By Dr. Robert Thorson
We scientists can be terrible movie critics, especially for science fiction sagas such as “Star Wars.” Though we can appreciate the power of myth, sensory arousal, dramatic chase scenes and buttered popcorn as much as the next guy, our day jobs require we be on guard for natural phenomenon that just don’t make sense. Sometimes, however, science fiction is truer than science fact.
At least this was the case in 1980, when I watched the release of the second “Star Wars” epic. Everything was fine until Yoda appeared. He was portrayed as a wise Jedi master, yet his skull looked no bigger than a grapefruit, meaning his brain was fairly small. This contradicted the conventional science wisdom of the time, which held that large brains and high intelligence went hand in hand. This is what most baby boomers had been taught in school, that the evolution from ape to Australopithicenes, to Homo erectus, to Homo sapiens was accompanied by a steady increase in cranial capacity, and that this capacity is what made us smarter than your average monkey (never mind the fact that Neanderthals had big brains, too).

_ _ _ _

◆ **About this exercise**:
Condense the paragraph of the Yoda passage that opens "At least this was the case in 1980" into a short bulleted list that keeps its main facts. Base every answer solely on the passage about Yoda.

◆ **Data under study**:

_ _ _ _

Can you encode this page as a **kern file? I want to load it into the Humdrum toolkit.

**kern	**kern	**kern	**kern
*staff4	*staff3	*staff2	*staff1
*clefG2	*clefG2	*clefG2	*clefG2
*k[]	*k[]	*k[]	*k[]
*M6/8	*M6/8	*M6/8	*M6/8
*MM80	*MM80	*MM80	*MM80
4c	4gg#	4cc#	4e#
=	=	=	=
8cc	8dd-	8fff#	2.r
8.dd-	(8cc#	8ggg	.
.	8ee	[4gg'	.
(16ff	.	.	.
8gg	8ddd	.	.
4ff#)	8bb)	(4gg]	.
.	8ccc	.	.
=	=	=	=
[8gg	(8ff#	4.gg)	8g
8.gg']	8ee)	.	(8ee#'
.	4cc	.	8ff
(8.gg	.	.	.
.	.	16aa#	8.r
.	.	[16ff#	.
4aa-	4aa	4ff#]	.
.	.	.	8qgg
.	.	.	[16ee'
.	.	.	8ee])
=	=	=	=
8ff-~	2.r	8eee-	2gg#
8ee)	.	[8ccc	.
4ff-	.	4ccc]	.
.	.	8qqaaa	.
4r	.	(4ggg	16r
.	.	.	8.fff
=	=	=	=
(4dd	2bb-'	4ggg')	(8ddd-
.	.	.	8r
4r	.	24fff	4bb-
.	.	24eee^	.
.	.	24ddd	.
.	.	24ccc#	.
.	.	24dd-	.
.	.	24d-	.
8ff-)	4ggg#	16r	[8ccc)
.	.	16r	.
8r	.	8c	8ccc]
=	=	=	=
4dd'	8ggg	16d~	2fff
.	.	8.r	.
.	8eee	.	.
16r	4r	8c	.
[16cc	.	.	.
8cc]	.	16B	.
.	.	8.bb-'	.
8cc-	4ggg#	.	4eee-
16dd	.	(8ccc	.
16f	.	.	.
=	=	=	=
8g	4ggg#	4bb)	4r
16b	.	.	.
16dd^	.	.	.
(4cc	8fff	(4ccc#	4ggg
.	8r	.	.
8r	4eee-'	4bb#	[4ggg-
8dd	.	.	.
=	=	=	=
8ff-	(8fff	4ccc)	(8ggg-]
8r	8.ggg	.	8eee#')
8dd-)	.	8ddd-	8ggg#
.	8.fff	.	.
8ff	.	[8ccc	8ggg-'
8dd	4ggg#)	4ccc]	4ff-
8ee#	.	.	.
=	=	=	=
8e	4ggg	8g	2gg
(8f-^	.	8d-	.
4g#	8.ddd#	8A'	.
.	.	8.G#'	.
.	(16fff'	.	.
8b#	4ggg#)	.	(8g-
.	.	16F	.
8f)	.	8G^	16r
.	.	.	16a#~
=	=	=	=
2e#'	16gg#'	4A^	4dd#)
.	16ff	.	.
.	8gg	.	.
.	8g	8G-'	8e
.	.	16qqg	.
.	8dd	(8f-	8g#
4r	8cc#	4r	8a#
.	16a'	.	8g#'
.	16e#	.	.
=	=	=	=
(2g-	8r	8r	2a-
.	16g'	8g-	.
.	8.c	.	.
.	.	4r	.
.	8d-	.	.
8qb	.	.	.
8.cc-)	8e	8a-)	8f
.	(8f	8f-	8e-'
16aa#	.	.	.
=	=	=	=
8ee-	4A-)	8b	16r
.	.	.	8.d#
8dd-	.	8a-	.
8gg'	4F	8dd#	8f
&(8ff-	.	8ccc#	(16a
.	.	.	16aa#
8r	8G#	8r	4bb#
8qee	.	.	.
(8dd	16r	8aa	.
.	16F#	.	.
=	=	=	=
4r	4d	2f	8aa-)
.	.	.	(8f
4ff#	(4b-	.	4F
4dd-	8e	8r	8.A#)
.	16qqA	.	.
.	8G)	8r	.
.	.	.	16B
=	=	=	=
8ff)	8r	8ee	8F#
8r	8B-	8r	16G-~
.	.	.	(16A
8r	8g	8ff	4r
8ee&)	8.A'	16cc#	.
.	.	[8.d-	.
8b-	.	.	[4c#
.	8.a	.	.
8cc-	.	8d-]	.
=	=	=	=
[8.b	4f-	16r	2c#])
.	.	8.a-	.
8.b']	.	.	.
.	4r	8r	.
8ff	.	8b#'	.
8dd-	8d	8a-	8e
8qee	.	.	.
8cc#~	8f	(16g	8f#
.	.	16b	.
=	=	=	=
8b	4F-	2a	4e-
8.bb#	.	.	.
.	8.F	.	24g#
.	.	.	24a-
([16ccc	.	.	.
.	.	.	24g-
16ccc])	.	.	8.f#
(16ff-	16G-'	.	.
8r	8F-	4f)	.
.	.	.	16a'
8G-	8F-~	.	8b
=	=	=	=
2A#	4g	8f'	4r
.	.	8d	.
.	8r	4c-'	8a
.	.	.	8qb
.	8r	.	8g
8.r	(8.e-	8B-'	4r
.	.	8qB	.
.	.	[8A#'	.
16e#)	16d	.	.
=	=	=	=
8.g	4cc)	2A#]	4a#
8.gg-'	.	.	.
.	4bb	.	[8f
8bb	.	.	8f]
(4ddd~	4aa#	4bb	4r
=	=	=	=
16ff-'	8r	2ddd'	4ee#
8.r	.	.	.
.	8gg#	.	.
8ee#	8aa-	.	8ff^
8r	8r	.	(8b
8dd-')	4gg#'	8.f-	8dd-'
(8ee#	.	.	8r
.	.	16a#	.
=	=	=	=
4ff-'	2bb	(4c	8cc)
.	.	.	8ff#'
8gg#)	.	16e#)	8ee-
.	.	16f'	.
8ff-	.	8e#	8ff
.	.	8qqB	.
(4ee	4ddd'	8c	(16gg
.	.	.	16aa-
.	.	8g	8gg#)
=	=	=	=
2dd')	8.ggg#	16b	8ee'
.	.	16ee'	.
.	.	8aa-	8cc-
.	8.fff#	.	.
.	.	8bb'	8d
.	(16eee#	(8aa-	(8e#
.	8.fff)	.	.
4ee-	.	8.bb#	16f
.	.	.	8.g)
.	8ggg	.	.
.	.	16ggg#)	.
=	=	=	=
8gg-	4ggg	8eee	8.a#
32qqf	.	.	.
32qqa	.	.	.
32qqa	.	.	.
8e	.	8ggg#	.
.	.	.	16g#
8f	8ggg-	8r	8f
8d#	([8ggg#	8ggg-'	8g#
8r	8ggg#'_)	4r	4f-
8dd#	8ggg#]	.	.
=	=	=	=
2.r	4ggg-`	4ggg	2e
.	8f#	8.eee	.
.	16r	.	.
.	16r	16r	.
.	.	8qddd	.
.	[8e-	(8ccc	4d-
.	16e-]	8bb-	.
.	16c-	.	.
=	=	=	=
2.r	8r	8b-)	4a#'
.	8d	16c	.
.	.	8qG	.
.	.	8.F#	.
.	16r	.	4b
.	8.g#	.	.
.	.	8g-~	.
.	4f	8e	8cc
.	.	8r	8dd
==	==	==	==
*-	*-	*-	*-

_ _ _ _

◆ **Response area**:
- In 1980, watching the second "Star Wars" film, the writer found nothing amiss until Yoda appeared.
- Yoda was shown as a wise Jedi master, yet his skull was no bigger than a grapefruit, implying a fairly small brain.
- This clashed with the conventional science of the time, which tied large brains to high intelligence.
- Most baby boomers were taught that the evolution from ape to Australopithicenes, to Homo erectus, to Homo sapiens brought a steady rise in cranial capacity, and that this capacity made humans smarter than monkeys.
- Neanderthals also had big brains, a fact that view set aside.